Fighting corruption would cement Uhuru’s legacy; will he pursue it to the ultimate end?

A friend recently remarked that the Offices of the Director of Public Prosecutions and that of the Director of Criminal Investigations should altogether be christened the ‘Offices of Recording Statements’.

He was, of course, referring to the DDP’s and DCI’s seeming inability to pursue corruption courses to the very end. Suspects, at best, have been arrested and statements recorded at the Directorate of Criminal Investigations.

There have been no substantive prison sentences handed to suspects, and neither have there been asset seizures or recovery of stolen property to speak of, he observed.

The latest high profile arrest has been that of the Treasury Cabinet Secretary Mr. Henry Rotich, his Principal Secretary Kamau Thugge and 26 others on 24 charges, among them conspiracy to defraud and abuse of office, over the awarding the tender of the Kimwarer and Arror dams to an Italian firm, CMC di Ravenna. Suspects who recorded statements at the DCI headquarters were taken to court and later released on bail.

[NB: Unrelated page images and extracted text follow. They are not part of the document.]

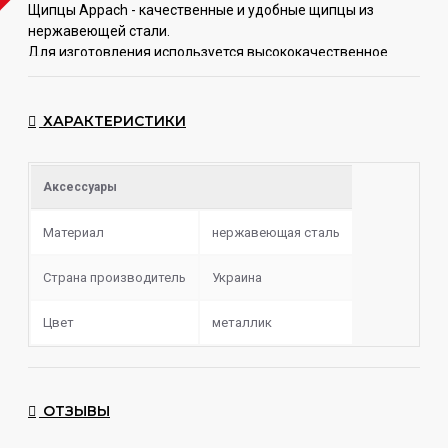
Щипцы Appach - качественные и удобные щипцы из
нержавеющей стали.
Для
изготовления используется высококачественное
оборудование, а конечная стадия
работ проводится
вручную, чтобы создать максимально идеальный продукт.
Щипцы от компании
Appach
хорошо и удобно лежат в
ХАРАКТЕРИСТИКИ
руке, надежно удерживают угольки – с ними не будет
никаких проблем в работе.
Аксессуары
Материал
нержавеющая сталь
Страна производитель
Украина
Цвет
металлик
ОТЗЫВЫ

While it is too early to tell how the cases might go, recent evidence does not give much cause for hope. If anything, there have been no convictions for the masterminds of the National Youth Service, Goldenberg, Eurobond, Karen land, Rio, National Social Security Fund, National Cereals and Produce Board, and Kenya Pipeline Company corruption scandals, among others.

Before the dust could settle on the Kimwarer and Arror dam scandals, however, the Auditor General has flagged another Sh3 billion scam at the State Department of Special Programmes.

Corruption in Kenya, it seems, is the gift that keeps giving. The Ethics and Anti-Corruption Commission, the country’s principal graft-fighting body, estimates that roughly Sh608 billion, almost a third of the country’s budget, is lost to corruption every year.

With Sh450 billion set aside for the Big 4 Agenda for the FY 2019/20, the cost of corruption in a year could fund the Big 4 Agenda and still leave some spare change for four Thika Superhighways.

The question is whether President Uhuru Kenyatta can make good on his promise to purge the country of corruption. So far, he has blown hot and cold. The lifestyle audits and polygraph tests that he promised are yet to see the light of the day. The tough talk about sparing no one in the fight against graft seems to have yielded very little, thus far.